WORK TO COMPLETE » From the passage on lexicalized fingerspelling below, list every name it gives for the # symbol.

DOCUMENT SEGMENT »
# # # # #

What does "lexicalized fingerspelling" mean?

Easy definition:  Lexicalized fingerspelling is fingerspelling that looks like a sign.
In ASL books a "lexicalized fingerspelled sign" is indicated by the symbol # preceding the sign. 

For example:  #BUSY
The # symbol before the sign BUSY means you would use the fingerspelled version of "busy" that has been mutated to the extent that it looks like a sign rather than just fingerspelling.


The # symbol, which goes by many names, (number sign, crosshatch character, pound sign, hash, octothorpe, etc.) is used to indicate the lexicalization of a fingerspelled word. (For example: #ALL, #WHAT, #BUSY). When you "lexicalize" a fingerspelled word, you mutate the spelling so that it is produced more like a sign than a fingerspelled word.


A student asks:   "When we see #busy, do we sign the # sign and then the word busy?"
 
Response:  No.  The # sign is simply a way to indicate on paper or on the screen that a concept is a "lexicalized fingerspelled word."  Lexicalization means that the manner of spelling is different from normal spelling.  A lexicalized spelled concept will actually look more like a sign than fingerspelling.
For example:  #WHAT is actually spelled  palm facing up/back, hand moving downward/ forward, changing from a "W" into a "T."  (You drop the H and the A.)


Advanced Reading:

The word "Lexical" means "having the characteristics of a lexeme."  A lexeme is the fundamental unit of the lexicon of a language.
So what does that mean?  Let me give you an example:  the word "spell" is a lexeme.  "Spells, spelled, and spelling" are all forms of the English lexeme "spell." 
The "lexicon of a language is its "vocabulary."  So "lexicon" is another word for "vocabulary."
So, you can think of it this way:
"Lexeme" basically means "word."
"Lexicon" basically means "vocabulary."
"Lexical" basically means "word-like" or "like a word."
In our case, it means, "like a sign," or more specifically, "done in such a way as to have the characteristics of a sign."

In a message dated 1/10/2007 9:24:05 AM Pacific Standard Time, sloveall_60@ writes:
Could you please distinguish for me the difference between a loan sign and a lexicalized fingerspelled word?
Thanks!
Sharon Loveall, M.A.
Sharon,
In the old days we used to call fingerspelling that looked like a sign "loan signs."

# # # # #

EXTRACTED MATERIAL »
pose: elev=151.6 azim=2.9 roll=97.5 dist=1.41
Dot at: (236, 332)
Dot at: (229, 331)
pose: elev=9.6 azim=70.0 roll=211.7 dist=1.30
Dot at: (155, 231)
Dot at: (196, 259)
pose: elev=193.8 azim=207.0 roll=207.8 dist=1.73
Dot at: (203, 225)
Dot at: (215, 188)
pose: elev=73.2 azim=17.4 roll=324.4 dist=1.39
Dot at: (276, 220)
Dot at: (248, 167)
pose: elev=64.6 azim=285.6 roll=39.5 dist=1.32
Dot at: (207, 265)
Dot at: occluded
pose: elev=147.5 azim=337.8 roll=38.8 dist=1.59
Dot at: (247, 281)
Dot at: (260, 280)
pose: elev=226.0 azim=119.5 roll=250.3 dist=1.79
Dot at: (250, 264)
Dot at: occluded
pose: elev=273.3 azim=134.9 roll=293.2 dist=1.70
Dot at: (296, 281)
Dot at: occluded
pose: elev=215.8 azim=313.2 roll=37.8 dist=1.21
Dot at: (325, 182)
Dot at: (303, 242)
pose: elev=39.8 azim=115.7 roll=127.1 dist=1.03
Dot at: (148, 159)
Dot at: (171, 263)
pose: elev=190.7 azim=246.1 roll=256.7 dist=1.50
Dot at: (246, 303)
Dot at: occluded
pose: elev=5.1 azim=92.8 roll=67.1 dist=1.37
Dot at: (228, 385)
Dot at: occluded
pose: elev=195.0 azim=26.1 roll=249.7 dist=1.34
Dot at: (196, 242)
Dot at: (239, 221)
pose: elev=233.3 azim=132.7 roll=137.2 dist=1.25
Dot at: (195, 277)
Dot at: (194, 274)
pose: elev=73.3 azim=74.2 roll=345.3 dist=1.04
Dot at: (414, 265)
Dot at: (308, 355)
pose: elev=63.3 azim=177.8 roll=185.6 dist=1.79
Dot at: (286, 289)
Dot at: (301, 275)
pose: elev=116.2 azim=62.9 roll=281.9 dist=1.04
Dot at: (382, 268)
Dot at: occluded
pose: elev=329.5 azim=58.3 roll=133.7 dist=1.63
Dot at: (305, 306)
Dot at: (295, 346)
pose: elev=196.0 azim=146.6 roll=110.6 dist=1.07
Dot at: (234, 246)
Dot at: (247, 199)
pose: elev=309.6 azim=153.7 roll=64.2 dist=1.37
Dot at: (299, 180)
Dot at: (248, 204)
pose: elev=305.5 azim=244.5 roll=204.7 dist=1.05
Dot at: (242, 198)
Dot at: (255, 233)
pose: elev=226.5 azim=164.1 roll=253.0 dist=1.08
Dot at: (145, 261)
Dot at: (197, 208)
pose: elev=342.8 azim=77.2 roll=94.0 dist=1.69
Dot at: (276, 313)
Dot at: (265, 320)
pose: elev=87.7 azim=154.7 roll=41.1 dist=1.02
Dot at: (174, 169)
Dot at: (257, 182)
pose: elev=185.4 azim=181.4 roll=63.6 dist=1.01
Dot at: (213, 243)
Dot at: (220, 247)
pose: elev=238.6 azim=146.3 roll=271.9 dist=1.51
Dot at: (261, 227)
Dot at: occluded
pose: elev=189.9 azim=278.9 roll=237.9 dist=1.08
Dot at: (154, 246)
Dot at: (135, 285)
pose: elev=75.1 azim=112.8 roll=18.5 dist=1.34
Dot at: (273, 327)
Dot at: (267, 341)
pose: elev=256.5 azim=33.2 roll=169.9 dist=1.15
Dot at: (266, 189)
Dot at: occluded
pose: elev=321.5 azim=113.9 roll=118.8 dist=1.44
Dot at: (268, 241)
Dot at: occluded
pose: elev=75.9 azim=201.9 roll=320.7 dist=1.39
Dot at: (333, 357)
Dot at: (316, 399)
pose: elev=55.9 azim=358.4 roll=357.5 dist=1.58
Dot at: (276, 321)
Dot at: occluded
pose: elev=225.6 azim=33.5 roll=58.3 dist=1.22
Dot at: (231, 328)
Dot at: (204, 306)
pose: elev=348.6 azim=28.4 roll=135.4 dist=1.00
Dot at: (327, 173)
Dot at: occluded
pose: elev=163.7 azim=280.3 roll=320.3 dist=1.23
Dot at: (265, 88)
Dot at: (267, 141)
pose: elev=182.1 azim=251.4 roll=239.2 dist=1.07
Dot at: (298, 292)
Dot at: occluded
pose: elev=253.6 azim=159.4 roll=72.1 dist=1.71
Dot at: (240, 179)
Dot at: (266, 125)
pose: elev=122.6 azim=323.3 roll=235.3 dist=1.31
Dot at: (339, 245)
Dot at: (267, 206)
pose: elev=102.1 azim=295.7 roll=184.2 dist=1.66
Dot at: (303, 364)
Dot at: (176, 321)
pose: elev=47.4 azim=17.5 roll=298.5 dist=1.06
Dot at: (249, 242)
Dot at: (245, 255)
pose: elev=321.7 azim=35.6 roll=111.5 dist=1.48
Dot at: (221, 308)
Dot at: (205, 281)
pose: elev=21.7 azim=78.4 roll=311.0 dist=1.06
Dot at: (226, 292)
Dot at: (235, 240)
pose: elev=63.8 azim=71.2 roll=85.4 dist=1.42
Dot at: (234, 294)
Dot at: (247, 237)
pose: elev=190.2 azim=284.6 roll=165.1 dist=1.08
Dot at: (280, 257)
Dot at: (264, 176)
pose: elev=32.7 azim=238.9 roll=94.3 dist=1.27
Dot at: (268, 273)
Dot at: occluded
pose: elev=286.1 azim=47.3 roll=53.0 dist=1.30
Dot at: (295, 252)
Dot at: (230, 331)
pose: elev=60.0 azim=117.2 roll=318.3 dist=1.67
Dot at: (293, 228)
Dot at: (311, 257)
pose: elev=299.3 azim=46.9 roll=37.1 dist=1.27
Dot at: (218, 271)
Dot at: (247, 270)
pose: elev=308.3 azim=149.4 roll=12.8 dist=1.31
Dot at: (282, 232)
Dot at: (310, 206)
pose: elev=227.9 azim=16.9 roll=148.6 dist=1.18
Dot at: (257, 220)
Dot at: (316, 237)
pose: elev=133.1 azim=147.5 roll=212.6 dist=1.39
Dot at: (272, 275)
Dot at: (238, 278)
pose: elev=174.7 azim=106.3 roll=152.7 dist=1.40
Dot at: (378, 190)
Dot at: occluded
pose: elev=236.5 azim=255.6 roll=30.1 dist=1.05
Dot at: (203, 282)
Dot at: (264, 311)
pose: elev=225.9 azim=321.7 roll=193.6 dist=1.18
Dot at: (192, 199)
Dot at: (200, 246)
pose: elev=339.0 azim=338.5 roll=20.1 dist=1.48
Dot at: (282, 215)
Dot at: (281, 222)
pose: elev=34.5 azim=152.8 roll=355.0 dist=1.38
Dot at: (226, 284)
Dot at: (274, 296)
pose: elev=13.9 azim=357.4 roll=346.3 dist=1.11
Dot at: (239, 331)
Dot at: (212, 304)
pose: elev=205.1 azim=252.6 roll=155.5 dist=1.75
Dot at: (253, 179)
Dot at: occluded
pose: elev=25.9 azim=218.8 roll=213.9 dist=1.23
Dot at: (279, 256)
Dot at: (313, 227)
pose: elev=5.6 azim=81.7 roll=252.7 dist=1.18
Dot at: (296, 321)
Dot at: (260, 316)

# # # # #

EXERCISE ANSWER » number sign, crosshatch character, pound sign, hash, octothorpe